Tuttavia la pellicola che lo consacra al grande pubblico è la
commedia noir Otto donne e un mistero, film del 2002
ambientato negli anni Cinquanta dove un ben architettato coro di
attrici francesi (Catherine Deneuve, Fanny Ardant, Isabelle
Huppert, Emmanuelle Béart, Virginie Ledoyen, Danielle Darrieux,
Ludivine Sagnier, Firmine Richard) si staglia su di una scena
di impianto più prettamente teatrale (il film è infatti ispirato
alla pièce teatrale Huit femmes di Robert
Thomas) che non prevede l’apertura a spazi esterni e che in un
crescendo di sospetti e in un continuo alternarsi di stacchetti
musicali spingerà le otto donne ad indagare su un omicidio
rimanendo sempre rinchiuse tra le quattro mura domestiche.
In Swimming pool
(2003) una scrittrice di gialli interpretata da Charlotte
Rampling che da Londra si trasferisce nella casa francese del
suo editore per ritrovare la concentrazione, è costretta invece a
condividere la casa con una ragazza sessualmente disinibita che la
coinvolgerà in un omicidio simile a quelli che la scrittrice
immagina per il suo pubblico. L’attrazione tra le due, non
dichiarata, è comunque sempre costantemente percepibile. Ma nella
trama c’è l’inganno che si rivela inaspettato alla fine del film.
Ecco delineato un altro tema portante del linguaggio
cinematografico di Ozon: l’interfacciarsi continuo tra realtà e
immaginazione, spesso realizzato proprio grazie allo stratagemma
della scrittura che consente l’effetto a scatola cinese della
“storia nella storia”; è quanto avviene ad esempio nel film
Nella casa (2012) dove un adolescente portato per la
scrittura ed incoraggiato dal suo insegnante inizia a fantasticare
sulla vita famigliare di un compagno di classe, che tra l’altro si
innamora di lui, frequentando quotidianamente la casa dove abita,
spiando di soppiatto i problemi che la riguardano e facendo di essa
la principale fonte d’ispirazione dei suoi racconti, gli stessi che
tanto appassionano l’insegnante contro ogni ossequio al rispetto e
alla morale.
Ad un certo punto il film prosegue
rendendo sempre più difficile allo spettatore il compito di
distinguere cosa è reale e cosa appartiene invece alla mente
creativa del ragazzo.
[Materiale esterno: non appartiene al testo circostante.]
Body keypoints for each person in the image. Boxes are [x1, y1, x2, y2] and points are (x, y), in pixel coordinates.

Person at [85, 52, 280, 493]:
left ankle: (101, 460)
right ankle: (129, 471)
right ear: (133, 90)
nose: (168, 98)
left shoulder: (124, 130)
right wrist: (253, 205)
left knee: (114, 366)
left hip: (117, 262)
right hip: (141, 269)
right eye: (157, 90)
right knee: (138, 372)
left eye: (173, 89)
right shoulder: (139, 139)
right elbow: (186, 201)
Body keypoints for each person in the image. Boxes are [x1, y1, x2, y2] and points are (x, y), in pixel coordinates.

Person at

La scrittura e la conseguente dicotomia
realtà-immaginazione è al centro di un altro film intitolato
Angel – La vita, il romanzo; questa volta la figura
femminile eletta da Ozon è una giovane scrittrice inglese che agli
inizi del Novecento, pur essendo impreparata e incolta, tenta di
mettere a frutto il suo talento e la sua traboccante capacità
immaginativa per elevarsi dalle sue origini proletarie e diventare
una famosa scrittrice di best-seller rosa che ottengono un enorme
successo di pubblico. Ma la vita che ha puerilmente immaginato, la
stessa che ha messo su carta, si scontra con una realtà più dura
che indirizzerà inevitabilmente la sua ascesa verso la caduta.
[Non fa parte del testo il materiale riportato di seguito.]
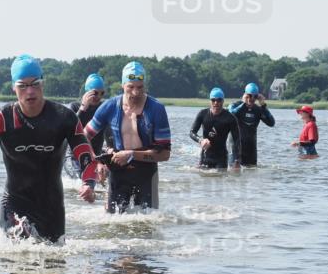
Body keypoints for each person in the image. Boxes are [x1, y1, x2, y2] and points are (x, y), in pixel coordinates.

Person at [0, 55, 97, 242]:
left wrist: (88, 183)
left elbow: (85, 155)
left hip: (52, 207)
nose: (30, 91)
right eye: (22, 86)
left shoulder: (64, 117)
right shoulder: (0, 119)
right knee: (21, 242)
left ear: (42, 84)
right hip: (14, 203)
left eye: (35, 84)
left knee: (53, 258)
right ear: (14, 88)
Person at [85, 61, 171, 213]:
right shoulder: (110, 106)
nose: (136, 92)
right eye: (131, 87)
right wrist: (97, 162)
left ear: (145, 86)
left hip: (146, 173)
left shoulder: (157, 109)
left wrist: (131, 154)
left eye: (140, 87)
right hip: (117, 170)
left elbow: (165, 154)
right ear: (122, 85)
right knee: (112, 220)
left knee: (149, 220)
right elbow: (83, 137)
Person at [68, 73, 113, 173]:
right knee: (81, 180)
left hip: (96, 155)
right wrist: (83, 108)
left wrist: (110, 148)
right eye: (95, 93)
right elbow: (70, 128)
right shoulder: (74, 107)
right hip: (76, 156)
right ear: (87, 91)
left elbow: (109, 132)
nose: (99, 96)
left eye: (102, 93)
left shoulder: (103, 108)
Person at [190, 87, 241, 171]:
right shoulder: (202, 114)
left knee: (220, 177)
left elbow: (237, 141)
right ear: (210, 101)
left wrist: (237, 160)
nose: (216, 103)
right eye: (213, 100)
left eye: (219, 100)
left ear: (223, 101)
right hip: (205, 156)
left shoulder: (230, 118)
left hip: (221, 158)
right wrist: (201, 140)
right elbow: (192, 132)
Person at [228, 82, 274, 167]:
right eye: (249, 96)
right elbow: (230, 114)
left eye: (254, 97)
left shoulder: (258, 110)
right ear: (245, 95)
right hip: (235, 147)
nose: (251, 99)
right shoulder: (235, 105)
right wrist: (243, 104)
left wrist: (263, 105)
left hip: (251, 148)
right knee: (234, 170)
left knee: (251, 170)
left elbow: (271, 123)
Angel è un angelo caduto che ricorda a tratti la Madame Bovary
vittima delle sue letture, a tratti L’Anna Karenina vittima della
sua passione. Ma è al genere classico del melò hollywoodiano anni
Quaranta che Ozon guarda reinterpretando il melodramma nella sua
maniera moderna e originale.
Nel 2010 il film Potiche – La
bella statuina con Catherine Deneuve e Gérard
Depardieu, ottiene vasti consensi dalla critica ricevendo
quattro candidature ai premi César 2011. Di nuovo una figura
femminile questa volta magistralmente interpretata da Catherine
Deneuve: una donna che negli anni Settanta del Novecento
abbandona il ruolo di “bella statuina” all’interno della casa, di
moglie premurosa e accondiscendente verso un marito arrogante e
dispotico, l’industriale Robert Pujol, per riscoprire la sua natura
carismatica, mettersi a capo della fabbrica del marito e difendere
i diritti dei lavoratori. Da “bella statuina” a “iron lady”.
È evidente che l’universo femminile
sia il più delle volte al centro dell’opera artistica di questo
giovane regista pieno di sorprese. L’occhio attento alla condizione
della donna e alla sua sessualità tenta di scavalcare e di
abbattere l’ipocrisia moralistica che regge tanto la società quanto
l’istituzione famigliare. La restrizione in cui la donna il più
delle volte viene relegata facilita ovviamente ogni discorso
sull’indipendenza e l’affermazione di sé, così come l’attenzione
posta alle differenze di classe. Ma tale riflessione è sempre
alleggerita da toni sarcastici, allegri e spesso paradossali. Si
tratta, forse, di una tematica prevedibile che accomuna tanti
registi omosessuali e alla quale Ozon si allinearsi, avvitandosi su
degli stilemi ricorrenti. Ma la sua originalità va riconosciuta, in
lui non c’è sentimento di rivalsa che vada ad incupire la trama
narrativa, ma semplicemente una genuina e divertita presa d’atto.
Originale è anche il modo con cui, giocando tra realtà e finzione,
invita a riflettere sulle apparenze e sul perbenismo di facciata
che spesso dettano le regole. Per questo, se già è possibile
prevederne alcuni aspetti, il film Giovane e bella
lascia comunque un’attesa piena di aspettative.